AI-Enabled Performance-Based Structural Optimization of Steel Truss and Mezzanine Systems for Industrial Facilities
DOI:
https://doi.org/10.63125/enhzbm16Keywords:
AI Optimization, Steel Structures, Performance-Based Design, Structural Benchmarking, Computational EngineeringAbstract
This study investigated AI-enabled, performance-based structural optimization of steel truss and mezzanine systems used in industrial facilities through a quantitative computational benchmarking design. Multiple optimization algorithms were evaluated under identical structural modeling assumptions, load combinations, and constraint conditions to determine their influence on material efficiency, serviceability control, stability adequacy, vibration response, and computational performance. The final analytic dataset consisted of 468 valid optimization runs derived from 16 standardized structural configurations, equally representing truss and mezzanine systems.
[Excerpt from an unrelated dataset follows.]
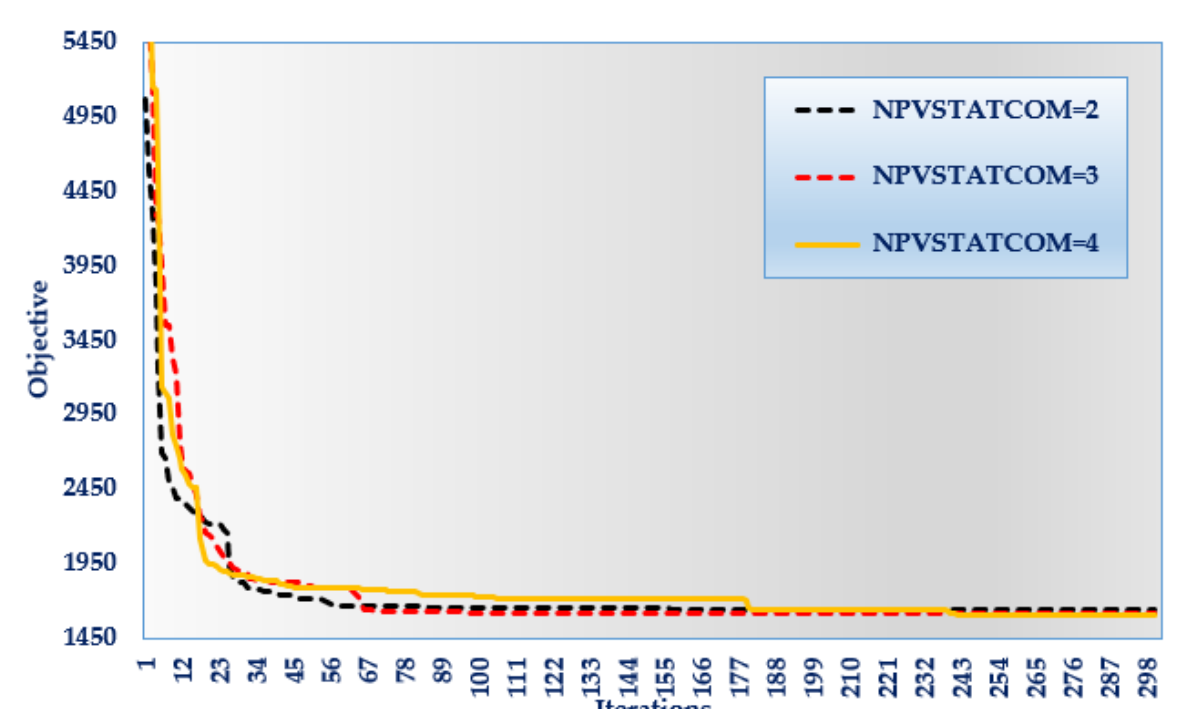
Figure 13. Convergence properties of HPO with varying the number of installed devices for IEEE 69-distribution feeder.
Results demonstrated an overall mean weight reduction of 18.6% relative to baseline designs, with truss systems achieving higher reductions (20.1%) compared to mezzanine systems (17.0%). Differential Evolution and Hybrid Metaheuristic approaches produced significantly greater material savings than the reference Genetic Algorithm, with mean improvements exceeding 3.0 percentage points (p < 0.001). Dimensionality exerted the strongest influence on computational cost, as high-dimensional cases increased runtime by an average of 5.41 minutes and significantly raised convergence iterations (p < 0.001). The runtime regression model explained 56% of variance, while the weight reduction model explained 41% of variance. Feasibility performance remained stable across complexity levels, with an overall feasibility rate of 91.6%. No statistically significant differences were observed among algorithms for overall structural adequacy once feasible convergence was achieved, indicating consistent compliance with strength, serviceability, and stability requirements. Reliability analysis confirmed strong internal consistency for composite structural adequacy measures (α = 0.88) and acceptable consistency for optimization efficiency (α = 0.74), supporting inferential modeling validity. The findings demonstrated that algorithm selection and dimensional complexity significantly affected material efficiency and computational performance, while structural compliance remained consistently maintained. The study provided a statistically grounded benchmarking framework for evaluating AI-enabled optimization strategies in industrial steel structural systems.